When I power on the KVM VM’s the card isolate properly and successfully from the host and passthrough to assigned VM . When I power of the VM the NIC card reassigned to the host correctly and without any single issue. (this was until 6.4.0-150600.23.14-default which was worked correct and without any single issue)

The VM’s are not in use 24/7.

Regards.

@Jniko, then I would consider binding to vfio-pci, it’s very easy. I also suspect if needed they can be unbound.
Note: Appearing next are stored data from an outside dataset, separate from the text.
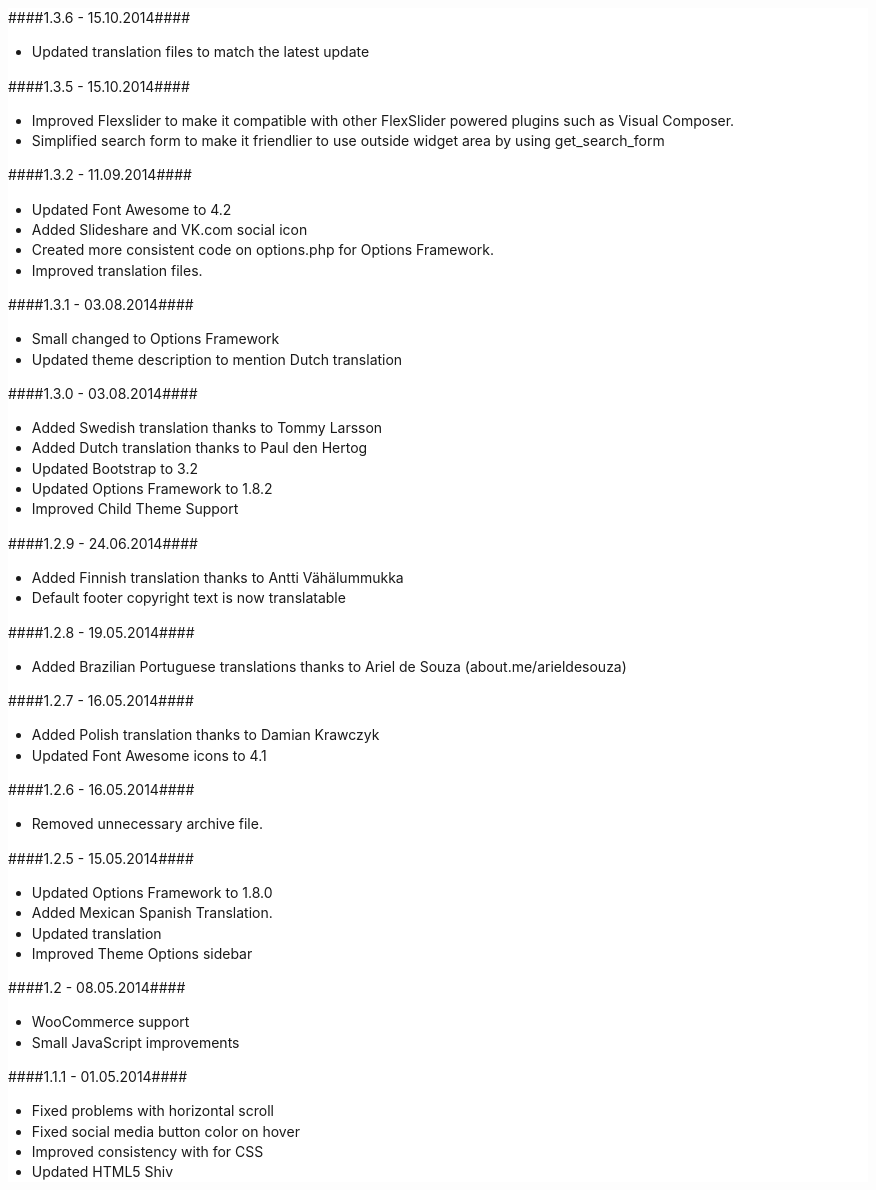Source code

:####1.3.6 - 15.10.2014####

* Updated translation files to match the latest update

####1.3.5 - 15.10.2014####

* Improved Flexslider to make it compatible with other FlexSlider powered plugins such as Visual Composer.
* Simplified search form to make it friendlier to use outside widget area by using get_search_form

####1.3.2 - 11.09.2014####

* Updated Font Awesome to 4.2
* Added Slideshare and VK.com social icon
* Created more consistent code on options.php for Options Framework.
* Improved translation files.

####1.3.1 - 03.08.2014####

* Small changed to Options Framework
* Updated theme description to mention Dutch translation

####1.3.0 - 03.08.2014####

* Added Swedish translation thanks to Tommy Larsson
* Added Dutch translation thanks to Paul den Hertog
* Updated Bootstrap to 3.2
* Updated Options Framework to 1.8.2
* Improved Child Theme Support

####1.2.9 - 24.06.2014####

* Added Finnish translation thanks to Antti Vähälummukka
* Default footer copyright text is now translatable

####1.2.8 - 19.05.2014####

* Added Brazilian Portuguese translations thanks to Ariel de Souza (about.me/arieldesouza)

####1.2.7 - 16.05.2014####

* Added Polish translation thanks to Damian Krawczyk
* Updated Font Awesome icons to 4.1

####1.2.6 - 16.05.2014####

* Removed unnecessary archive file.

####1.2.5 - 15.05.2014####

* Updated Options Framework to 1.8.0
* Added Mexican Spanish Translation.
* Updated translation
* Improved Theme Options sidebar

####1.2 - 08.05.2014####
* WooCommerce support
* Small JavaScript improvements

####1.1.1 - 01.05.2014####
* Fixed problems with horizontal scroll
* Fixed social media button color on hover
* Improved consistency with for CSS
* Updated HTML5 Shiv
@malcolmlewis This is what I am using VFIO-PCI

0b:00.0 Ethernet controller: Intel Corporation I350 Gigabit Network Connection (rev 01)
Subsystem: Intel Corporation Ethernet Server Adapter I350-T2
Kernel driver in use: vfio-pci

As you say bound / unbound is easy and perfect. On the last kernel something is really broke.

:slight_smile:

@Jniko then in you bug report, describe what your doing on the working kernel, then repeat with the failing kernel and attach the journal logs with the error(s).

1 Like

@malcolmlewis All done it.

BTW this is the error from journal logs:

Aug 09 05:42:53 virtqemud[2793]: Unable to read from monitor: Connection reset by peer
Aug 09 05:42:53 virtqemud[2793]: internal error: QEMU unexpectedly closed the monitor (vm=‘win10’): qxl_send_events: spice-s>
2024-08-09T02:42:53.163376Z qemu-system-x86_64: -device {“driver”:“vfio-pci”,“host”:"0000:0>
Please ensure all devices within the iommu_group are bound to their vfio bus driver.

I already post the bug and the logs thanks.

:slight_smile:

@Jniko Care to post the bug report number here?

@malcolmlewis Sure 1229019

:slight_smile:

1 Like

Still no fix for this issue. I hope to resolve soon… :pensive:

@malcolmlewis maybe do you have more information about the fix for this issue?

I have tried the quad port Intel I-350 and have the same symptom.

If the whole IOMMU group of the card is passed through on one VM is working fine.
If you try to attach only one port of the card the symptom above happens.

If you have any news would be appreciated.

Best regards.

@Jniko I only use the network ports as bridges, no passthrough :slightly_frowning_face:

The same thing happens and on the last kernel update, 6.4.0-150600.23.22-default.

Is there a change log or somehow to be fixed? Now the rest 11 servers have this problem that can not split the IOMMU group.

If someone have any news or a fix please post.

Best regards.

@Jniko Either via YaST Software Management and searc for kernel-default and there should be a changelog tab, or rpm -q kernel-default --changelog | less to see the current changes…

@malcolmlewis Thank you for your response.

Sadly nothing referring to this subject. I am seeing that on bugzilla other users have reported this issue…

I hope you can alert the correct people for this problem…

Best regards,
Jim

@Jniko Hi, so I noticed on the bug report, so your up to date with everything on the system(s)? There was a new kernel… not sure about kvm parts as don’t use it on Leap 15.6.